RECOMMENDATIONSEC and EMA to reconsider the committee structure to enhance Member States ability to bring forward their expertise. It is imperative that the EMA and the EU Regulatory network ensure the upskilling of staff expertise and are provided with the needed resources. The decision-making process from EMA approval to EC decision to be made more efficient.
There are several EU regulatory tools that can be described as expedited regulatory pathways (ERP) such as PRIME and accelerated assessment. To date, their use has been limited. By the end of 2021, EMA accepted only 25% of the 382 requests for PRIME eligibility. Effective ERPs are needed for a future-proof regulatory framework to deliver the wide range of innovative treatments in the pipeline.
RECOMMENDATIONSEC to embed PRIME in legislation to ensure its optimal use and allocation of sufficient resources in the EU Medicines Regulatory network, including EMA permanent staff. A suite of effective ERPs should be put in place to be leveraged and combined as needed. Eligibility criteria should be consistent and apply to new indications/line extensions.
As mentioned under n. 4, Europe is missing an integrated approach to evaluate drug-device combinations, which represent >25% of the current pipeline. This creates uncertainty and puts the European patients in disadvantage in comparison to the US.
RECOMMENDATIONSEC to create a new legal category for combinations of medicines and medical devices so that they are regulated as medicinal products. This will streamline their regulatory pathway. The new legal category will be a driver for an extended EMA remit, with sufficient staff and expertise, to coordinate and arbitrate for drug-device combination products intended to be used as medicines.
Under current EU legislation the paper version of a medicine leaflet is mandatory. Many studies of electronic product information (ePI) are showing the feasibility and benefits of electronic information. ePI contains the most updated, regulatory approved information without any delay. This contributes to increased patient safety, improves health literary and adherence to the treatment.

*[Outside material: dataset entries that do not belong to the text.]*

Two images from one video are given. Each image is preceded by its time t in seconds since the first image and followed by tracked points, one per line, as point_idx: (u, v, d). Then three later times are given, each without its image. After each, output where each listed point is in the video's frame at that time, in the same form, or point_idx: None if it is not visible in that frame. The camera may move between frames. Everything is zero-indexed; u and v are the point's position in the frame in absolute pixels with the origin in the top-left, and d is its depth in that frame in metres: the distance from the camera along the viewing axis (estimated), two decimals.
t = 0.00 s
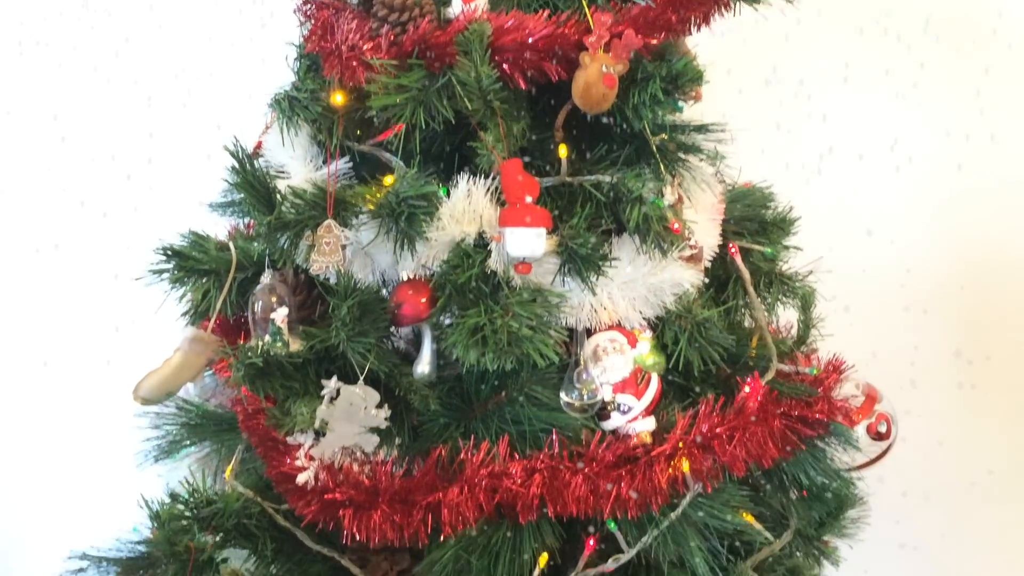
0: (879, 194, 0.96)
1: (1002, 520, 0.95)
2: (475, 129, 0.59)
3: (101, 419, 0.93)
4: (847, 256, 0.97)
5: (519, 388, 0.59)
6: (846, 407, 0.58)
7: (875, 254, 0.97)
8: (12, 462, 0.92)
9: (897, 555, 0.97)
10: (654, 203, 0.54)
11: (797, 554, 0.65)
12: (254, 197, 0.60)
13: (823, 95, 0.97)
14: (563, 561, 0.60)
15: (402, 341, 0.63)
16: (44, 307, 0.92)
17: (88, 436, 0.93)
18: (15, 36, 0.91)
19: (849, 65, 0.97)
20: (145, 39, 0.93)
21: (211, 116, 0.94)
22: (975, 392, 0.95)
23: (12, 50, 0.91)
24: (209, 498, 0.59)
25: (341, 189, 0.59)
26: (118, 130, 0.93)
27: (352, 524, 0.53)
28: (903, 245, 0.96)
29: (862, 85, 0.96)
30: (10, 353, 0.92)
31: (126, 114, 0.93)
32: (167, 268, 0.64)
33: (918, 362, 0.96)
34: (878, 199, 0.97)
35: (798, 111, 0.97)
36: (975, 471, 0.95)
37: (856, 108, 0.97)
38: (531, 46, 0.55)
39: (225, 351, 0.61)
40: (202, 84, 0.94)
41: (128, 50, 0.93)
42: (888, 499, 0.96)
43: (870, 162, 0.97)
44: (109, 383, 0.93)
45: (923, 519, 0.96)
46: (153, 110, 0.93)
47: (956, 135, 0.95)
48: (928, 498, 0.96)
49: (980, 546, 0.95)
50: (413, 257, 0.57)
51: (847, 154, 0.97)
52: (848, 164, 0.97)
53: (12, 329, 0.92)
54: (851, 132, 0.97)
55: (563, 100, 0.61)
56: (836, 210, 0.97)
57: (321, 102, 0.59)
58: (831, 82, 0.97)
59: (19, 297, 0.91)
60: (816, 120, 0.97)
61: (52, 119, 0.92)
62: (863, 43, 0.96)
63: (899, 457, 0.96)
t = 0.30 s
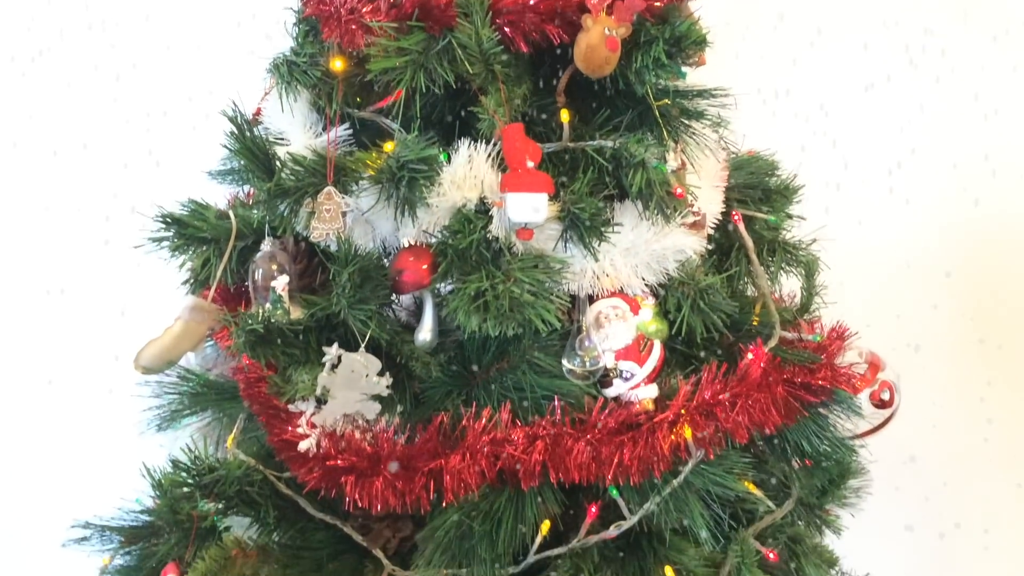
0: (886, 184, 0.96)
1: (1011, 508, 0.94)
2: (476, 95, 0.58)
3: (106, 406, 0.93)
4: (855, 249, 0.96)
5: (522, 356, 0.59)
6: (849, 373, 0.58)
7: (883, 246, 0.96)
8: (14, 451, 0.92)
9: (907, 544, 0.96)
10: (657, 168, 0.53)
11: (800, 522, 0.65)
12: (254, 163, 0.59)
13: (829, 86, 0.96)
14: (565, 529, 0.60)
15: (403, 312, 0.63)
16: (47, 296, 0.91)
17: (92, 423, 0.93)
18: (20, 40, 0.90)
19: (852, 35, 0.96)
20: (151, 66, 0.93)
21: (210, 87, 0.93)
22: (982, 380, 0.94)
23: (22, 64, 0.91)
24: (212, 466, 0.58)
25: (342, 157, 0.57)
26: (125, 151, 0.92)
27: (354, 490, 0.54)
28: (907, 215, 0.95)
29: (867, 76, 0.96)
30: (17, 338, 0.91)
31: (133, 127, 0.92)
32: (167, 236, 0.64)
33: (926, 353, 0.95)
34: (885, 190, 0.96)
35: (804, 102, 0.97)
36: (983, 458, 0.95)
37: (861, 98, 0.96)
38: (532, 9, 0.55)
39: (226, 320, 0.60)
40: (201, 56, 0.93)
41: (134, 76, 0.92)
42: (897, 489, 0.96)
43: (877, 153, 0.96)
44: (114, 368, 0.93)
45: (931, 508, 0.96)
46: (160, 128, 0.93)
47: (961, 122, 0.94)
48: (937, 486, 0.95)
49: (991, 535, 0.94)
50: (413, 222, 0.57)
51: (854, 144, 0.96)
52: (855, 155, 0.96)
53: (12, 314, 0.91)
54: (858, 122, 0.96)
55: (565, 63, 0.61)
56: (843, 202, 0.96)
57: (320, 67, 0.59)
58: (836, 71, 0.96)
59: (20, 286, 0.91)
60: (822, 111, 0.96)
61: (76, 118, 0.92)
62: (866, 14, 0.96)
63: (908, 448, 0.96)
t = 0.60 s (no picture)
0: (888, 186, 0.95)
1: (1004, 492, 0.96)
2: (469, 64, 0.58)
3: (102, 388, 0.93)
4: (857, 253, 0.97)
5: (516, 326, 0.58)
6: (842, 344, 0.58)
7: (885, 250, 0.96)
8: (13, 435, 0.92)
9: (905, 545, 0.98)
10: (652, 137, 0.53)
11: (791, 494, 0.66)
12: (245, 133, 0.59)
13: (832, 88, 0.96)
14: (559, 499, 0.61)
15: (395, 286, 0.63)
16: (42, 281, 0.91)
17: (88, 406, 0.93)
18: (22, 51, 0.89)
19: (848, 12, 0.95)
20: (161, 91, 0.92)
21: (201, 62, 0.92)
22: (983, 382, 0.95)
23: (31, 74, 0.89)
24: (204, 435, 0.58)
25: (333, 127, 0.56)
26: (135, 159, 0.92)
27: (347, 459, 0.54)
28: (902, 192, 0.95)
29: (869, 71, 0.95)
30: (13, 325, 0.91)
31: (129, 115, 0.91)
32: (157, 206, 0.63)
33: (925, 355, 0.96)
34: (887, 192, 0.96)
35: (806, 105, 0.97)
36: (981, 459, 0.96)
37: (864, 100, 0.96)
38: None
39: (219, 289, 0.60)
40: (192, 30, 0.92)
41: (128, 65, 0.91)
42: (896, 490, 0.98)
43: (879, 155, 0.96)
44: (108, 348, 0.93)
45: (929, 508, 0.97)
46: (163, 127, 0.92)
47: (964, 122, 0.94)
48: (935, 486, 0.97)
49: (988, 533, 0.96)
50: (406, 191, 0.57)
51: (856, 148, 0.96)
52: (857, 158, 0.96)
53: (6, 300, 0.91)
54: (860, 124, 0.96)
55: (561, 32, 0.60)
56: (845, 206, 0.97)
57: (312, 35, 0.58)
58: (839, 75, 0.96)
59: (16, 274, 0.91)
60: (825, 114, 0.96)
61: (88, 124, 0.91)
62: None
63: (907, 449, 0.97)
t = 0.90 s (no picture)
0: (895, 181, 0.95)
1: (993, 464, 0.98)
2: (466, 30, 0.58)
3: (104, 368, 0.93)
4: (863, 250, 0.96)
5: (513, 295, 0.59)
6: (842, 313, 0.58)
7: (891, 246, 0.96)
8: (15, 415, 0.93)
9: (902, 533, 1.01)
10: (650, 103, 0.52)
11: (790, 466, 0.65)
12: (239, 98, 0.58)
13: (837, 67, 0.94)
14: (557, 467, 0.61)
15: (390, 257, 0.63)
16: (42, 265, 0.91)
17: (90, 385, 0.93)
18: (19, 61, 0.87)
19: None
20: (151, 59, 0.90)
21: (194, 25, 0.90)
22: (980, 375, 0.96)
23: (35, 82, 0.88)
24: (200, 404, 0.58)
25: (329, 94, 0.55)
26: (123, 128, 0.90)
27: (344, 427, 0.54)
28: (904, 168, 0.94)
29: (874, 42, 0.94)
30: (14, 307, 0.91)
31: (119, 84, 0.90)
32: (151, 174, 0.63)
33: (926, 351, 0.97)
34: (894, 188, 0.95)
35: (809, 76, 0.95)
36: (975, 449, 0.98)
37: (873, 92, 0.94)
38: None
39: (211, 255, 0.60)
40: None
41: (116, 30, 0.89)
42: (895, 481, 1.00)
43: (883, 128, 0.94)
44: (108, 328, 0.93)
45: (925, 498, 1.00)
46: (156, 96, 0.90)
47: (972, 113, 0.93)
48: (931, 477, 0.99)
49: (980, 520, 0.99)
50: (403, 158, 0.56)
51: (864, 143, 0.95)
52: (865, 154, 0.95)
53: (6, 282, 0.90)
54: (868, 117, 0.94)
55: None
56: (852, 202, 0.96)
57: None
58: (847, 61, 0.94)
59: (15, 258, 0.90)
60: (828, 86, 0.95)
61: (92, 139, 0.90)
62: None
63: (907, 443, 0.99)
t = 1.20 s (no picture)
0: (896, 160, 0.94)
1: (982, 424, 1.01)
2: None
3: (105, 345, 0.94)
4: (864, 230, 0.97)
5: (510, 261, 0.59)
6: (840, 278, 0.57)
7: (888, 219, 0.96)
8: (20, 390, 0.94)
9: (897, 503, 1.04)
10: (648, 63, 0.52)
11: (786, 431, 0.66)
12: (234, 64, 0.58)
13: (837, 34, 0.92)
14: (554, 431, 0.62)
15: (387, 224, 0.63)
16: (43, 240, 0.91)
17: (91, 361, 0.94)
18: (12, 75, 0.87)
19: None
20: (135, 22, 0.87)
21: None
22: (975, 348, 0.98)
23: (28, 67, 0.87)
24: (199, 371, 0.58)
25: (323, 59, 0.54)
26: (112, 98, 0.89)
27: (342, 391, 0.54)
28: (903, 136, 0.94)
29: (876, 7, 0.91)
30: (17, 282, 0.92)
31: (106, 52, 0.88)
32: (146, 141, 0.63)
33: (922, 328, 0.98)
34: (895, 167, 0.95)
35: (809, 43, 0.93)
36: (970, 420, 1.00)
37: (874, 58, 0.92)
38: None
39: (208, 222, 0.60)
40: None
41: None
42: (891, 454, 1.03)
43: (883, 96, 0.93)
44: (108, 303, 0.93)
45: (920, 468, 1.03)
46: (144, 63, 0.88)
47: (975, 83, 0.91)
48: (927, 448, 1.02)
49: (972, 486, 1.03)
50: (398, 122, 0.56)
51: (863, 111, 0.94)
52: (864, 122, 0.94)
53: (7, 258, 0.91)
54: (869, 94, 0.93)
55: None
56: (853, 182, 0.96)
57: None
58: (847, 27, 0.92)
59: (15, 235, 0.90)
60: (829, 53, 0.93)
61: (82, 125, 0.89)
62: None
63: (903, 417, 1.01)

RECOMMENDATIONSEC to ensure legislative readiness to transition from paper leaflets to ePI while considering the elderly population and those who may not have access to computers or mobile technology. EC and stakeholders to consider further improvements to health literacy by removing any barriers in the legislation.
Any new and centralised ePI repository / database to be constructed as state-of-art in terms of privacy aspects and to be free of any commercials.